● **Work to complete**
The required output is the complete listing, copied word for word.
_____
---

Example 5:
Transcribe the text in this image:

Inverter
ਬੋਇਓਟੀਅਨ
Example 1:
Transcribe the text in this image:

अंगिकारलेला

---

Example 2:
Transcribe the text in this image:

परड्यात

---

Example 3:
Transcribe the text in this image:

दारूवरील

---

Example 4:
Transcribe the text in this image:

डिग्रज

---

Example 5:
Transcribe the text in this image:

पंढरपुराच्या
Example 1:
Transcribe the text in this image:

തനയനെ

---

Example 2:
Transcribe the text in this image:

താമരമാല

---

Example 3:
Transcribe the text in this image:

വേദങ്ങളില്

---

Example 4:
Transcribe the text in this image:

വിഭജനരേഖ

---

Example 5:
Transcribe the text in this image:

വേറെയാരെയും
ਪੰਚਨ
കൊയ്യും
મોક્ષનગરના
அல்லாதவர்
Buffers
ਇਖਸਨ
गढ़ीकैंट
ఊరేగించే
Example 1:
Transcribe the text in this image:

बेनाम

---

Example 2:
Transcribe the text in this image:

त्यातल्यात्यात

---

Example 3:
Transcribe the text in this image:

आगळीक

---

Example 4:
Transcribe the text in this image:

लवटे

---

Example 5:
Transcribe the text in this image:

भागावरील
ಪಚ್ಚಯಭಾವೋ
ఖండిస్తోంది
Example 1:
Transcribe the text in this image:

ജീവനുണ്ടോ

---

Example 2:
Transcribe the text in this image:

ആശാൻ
_____
● **Response to this exercise**
---

Example 5:
Transcribe the text in this image:

Inverter
ਬੋਇਓਟੀਅਨ
Example 1:
Transcribe the text in this image:

अंगिकारलेला

---

Example 2:
Transcribe the text in this image:

परड्यात

---

Example 3:
Transcribe the text in this image:

दारूवरील

---

Example 4:
Transcribe the text in this image:

डिग्रज

---

Example 5:
Transcribe the text in this image:

पंढरपुराच्या
Example 1:
Transcribe the text in this image:

തനയനെ

---

Example 2:
Transcribe the text in this image:

താമരമാല

---

Example 3:
Transcribe the text in this image:

വേദങ്ങളില്

---

Example 4:
Transcribe the text in this image:

വിഭജനരേഖ

---

Example 5:
Transcribe the text in this image:

വേറെയാരെയും
ਪੰਚਨ
കൊയ്യും
મોક્ષનગરના
அல்லாதவர்
Buffers
ਇਖਸਨ
गढ़ीकैंट
ఊరేగించే
Example 1:
Transcribe the text in this image:

बेनाम

---

Example 2:
Transcribe the text in this image:

त्यातल्यात्यात

---

Example 3:
Transcribe the text in this image:

आगळीक

---

Example 4:
Transcribe the text in this image:

लवटे

---

Example 5:
Transcribe the text in this image:

भागावरील
ಪಚ್ಚಯಭಾವೋ
ఖండిస్తోంది
Example 1:
Transcribe the text in this image:

ജീവനുണ്ടോ

---

Example 2:
Transcribe the text in this image:

ആശാൻ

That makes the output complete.